Saturday, May 10, 2008

Monitoring My Bordom

Today I joined a routine KFOR patrol around north Mitrovica. At a brief meeting a week ago in the UNMIK head-quarters in Pristina with Major HervĂ© Cozettie I discussed going up to the Kosovan/Serbian border well north of Mitrovica with a KFOR patrol. Yesterday I received a call from Lieutenant El Ouardi, a KFOR press officer, inviting me to join an afternoon foot patrol in north Kosovo with a unit of French Marines. Sadly we didn’t leave Mitrovica, staying well south of one the most controversial borders in Europe.

I met El Ouardi and our driver at the main bridge over the Ibar. From there we drove up to the hill above north Mitrovica. At the top of the hill, on which sits a huge soviet monument to Mitrovica’s miners, I met a French marine commando unit. They have been here since January and patrol this region of Kosovo in two hour shifts, 24 hours a day. Their purpose is to keep the peace and monitor the situation. When asked exactly what this meant they said that they walk around looking for anything unusual. Anything out of the ordinary they report to KPS. They gave an example from last week when they had seen some Serbians burning pictures of the moderate Serbian president Boris Tadic and had radioed KPS about it. It is hardly the kind of work you associate with marines.

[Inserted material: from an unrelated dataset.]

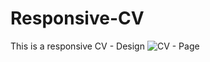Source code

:# Responsive-CV
This is a responsive CV - Design
![CV - Page](https://github.com/hirwajeaneric/Responsive-CV/blob/main/docs/Screenshot%202022-01-22%20at%2021-28-03%20HIRWA%20J%20Eric%20CV.png)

I asked them about March 17th, when a group of Serbs over-took the courthouse in north Mitrovica. In the ensuring violence a Ukrainian UN solider was killed by a grenade. Several others were injured. KFOR were called in and the situation was resolved relatively quickly. The marines said that they are only called in if a situation is too much for the KPS. Effectively they are the third line of security forces. They said that if they had been policing the town on that night the disturbance would never have escalated to the levels of violence that it did, and that a life would not have been lost.

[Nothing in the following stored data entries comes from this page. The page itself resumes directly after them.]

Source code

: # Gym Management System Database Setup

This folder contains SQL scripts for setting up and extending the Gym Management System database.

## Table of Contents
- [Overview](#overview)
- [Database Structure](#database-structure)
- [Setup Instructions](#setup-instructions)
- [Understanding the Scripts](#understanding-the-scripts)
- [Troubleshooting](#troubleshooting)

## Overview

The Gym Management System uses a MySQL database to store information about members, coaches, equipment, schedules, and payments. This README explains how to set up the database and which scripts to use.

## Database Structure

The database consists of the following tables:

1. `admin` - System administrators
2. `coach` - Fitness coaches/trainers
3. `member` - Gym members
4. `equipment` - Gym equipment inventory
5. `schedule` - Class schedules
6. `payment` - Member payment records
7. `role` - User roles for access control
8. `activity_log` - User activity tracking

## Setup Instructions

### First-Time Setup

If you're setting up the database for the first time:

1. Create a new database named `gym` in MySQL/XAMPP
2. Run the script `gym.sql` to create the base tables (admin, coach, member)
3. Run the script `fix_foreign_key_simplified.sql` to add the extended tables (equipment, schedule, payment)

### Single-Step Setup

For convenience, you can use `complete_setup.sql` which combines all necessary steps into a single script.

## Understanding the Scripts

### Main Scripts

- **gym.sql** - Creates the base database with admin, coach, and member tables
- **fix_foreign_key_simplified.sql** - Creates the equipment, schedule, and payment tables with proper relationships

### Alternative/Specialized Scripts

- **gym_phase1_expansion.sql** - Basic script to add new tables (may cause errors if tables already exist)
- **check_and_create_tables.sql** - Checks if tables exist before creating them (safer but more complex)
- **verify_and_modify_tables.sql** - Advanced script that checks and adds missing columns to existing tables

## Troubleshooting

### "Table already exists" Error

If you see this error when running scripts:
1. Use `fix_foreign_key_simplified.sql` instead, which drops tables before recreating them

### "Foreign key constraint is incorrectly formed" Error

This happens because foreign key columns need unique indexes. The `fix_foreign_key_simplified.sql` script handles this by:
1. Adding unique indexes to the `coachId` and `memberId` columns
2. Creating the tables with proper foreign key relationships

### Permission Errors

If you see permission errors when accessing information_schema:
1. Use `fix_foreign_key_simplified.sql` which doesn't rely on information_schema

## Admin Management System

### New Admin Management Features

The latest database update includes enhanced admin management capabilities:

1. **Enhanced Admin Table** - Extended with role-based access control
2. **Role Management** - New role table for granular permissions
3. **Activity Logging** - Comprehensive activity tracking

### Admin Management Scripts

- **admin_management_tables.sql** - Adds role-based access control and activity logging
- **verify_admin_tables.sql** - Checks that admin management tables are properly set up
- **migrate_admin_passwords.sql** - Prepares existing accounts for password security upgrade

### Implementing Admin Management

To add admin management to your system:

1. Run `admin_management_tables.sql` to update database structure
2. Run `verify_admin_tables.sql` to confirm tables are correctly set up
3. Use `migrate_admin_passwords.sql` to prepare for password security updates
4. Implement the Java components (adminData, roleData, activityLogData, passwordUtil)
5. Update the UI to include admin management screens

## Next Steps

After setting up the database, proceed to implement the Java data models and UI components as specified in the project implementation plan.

It is unlikely that they would say otherwise, and their opinions are likely to be true. The problem is that KFOR is a military outfit, and to have international soldiers on the streets in the place of local police officers is not sustainable. UNMIK is here to administer the development of Kosovo from a violent and fractured region to a stable and self-sustaining state. A large part of this is developing a police force that can maintain the rule of law without having to rely on the presence of foreign military power. UNMIK has spent the last nine years helping Kosovo to develop an efficient and effective police service. If they still relied on KFOR alone for the rule of law then they wouldn’t have been doing their job.

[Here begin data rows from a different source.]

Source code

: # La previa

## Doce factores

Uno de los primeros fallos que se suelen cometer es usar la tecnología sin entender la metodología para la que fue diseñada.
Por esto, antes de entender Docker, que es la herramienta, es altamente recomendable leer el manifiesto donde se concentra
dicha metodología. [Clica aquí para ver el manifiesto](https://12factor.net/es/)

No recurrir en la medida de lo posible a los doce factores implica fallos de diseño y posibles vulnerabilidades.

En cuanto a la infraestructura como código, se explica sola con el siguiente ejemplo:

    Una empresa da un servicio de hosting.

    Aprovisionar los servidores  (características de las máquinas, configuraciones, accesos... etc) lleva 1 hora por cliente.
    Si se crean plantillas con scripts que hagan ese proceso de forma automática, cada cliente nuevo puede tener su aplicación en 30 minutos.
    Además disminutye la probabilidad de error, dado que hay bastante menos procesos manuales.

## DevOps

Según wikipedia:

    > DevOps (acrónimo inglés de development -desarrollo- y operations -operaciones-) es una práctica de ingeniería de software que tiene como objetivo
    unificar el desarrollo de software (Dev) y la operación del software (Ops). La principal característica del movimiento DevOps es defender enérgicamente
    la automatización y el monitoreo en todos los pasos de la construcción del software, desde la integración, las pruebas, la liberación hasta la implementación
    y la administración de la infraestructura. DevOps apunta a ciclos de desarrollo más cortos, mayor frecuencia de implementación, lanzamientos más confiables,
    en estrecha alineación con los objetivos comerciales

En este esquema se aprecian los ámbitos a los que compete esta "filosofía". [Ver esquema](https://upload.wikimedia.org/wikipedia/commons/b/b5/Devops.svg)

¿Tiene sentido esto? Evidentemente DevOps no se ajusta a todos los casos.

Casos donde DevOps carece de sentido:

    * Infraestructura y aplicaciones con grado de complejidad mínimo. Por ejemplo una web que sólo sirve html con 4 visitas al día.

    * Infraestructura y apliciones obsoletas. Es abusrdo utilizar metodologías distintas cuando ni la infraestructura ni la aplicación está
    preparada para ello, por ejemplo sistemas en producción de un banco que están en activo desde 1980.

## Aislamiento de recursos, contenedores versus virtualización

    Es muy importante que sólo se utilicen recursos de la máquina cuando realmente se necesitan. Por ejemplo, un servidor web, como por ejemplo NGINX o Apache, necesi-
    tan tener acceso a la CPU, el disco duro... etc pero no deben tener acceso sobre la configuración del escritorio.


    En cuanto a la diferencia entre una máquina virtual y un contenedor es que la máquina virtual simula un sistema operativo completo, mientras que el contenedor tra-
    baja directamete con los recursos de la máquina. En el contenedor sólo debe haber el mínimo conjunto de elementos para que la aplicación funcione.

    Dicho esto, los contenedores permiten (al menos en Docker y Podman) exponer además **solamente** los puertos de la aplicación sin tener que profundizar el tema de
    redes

The result is that KFOR’s day-to-day routine is little more than running the kind of mundane patrols that I went on. Before I met the marines I had expected to be told where we were going and to tag along with them. Instead they asked me what I wanted to see. They obviously felt there was little else for them to do but show me what I wanted to see. Sadly they wouldn’t take me up to Serbian/Kosovan border. Instead we worked our way back down the hill and walked through Mitrovica, monitoring the peace of a fairly relaxed Saturday afternoon. We’ll wait to see if this attitude remains throughout tomorrow when Kosovan Serbs go to vote in the Serbian general elections.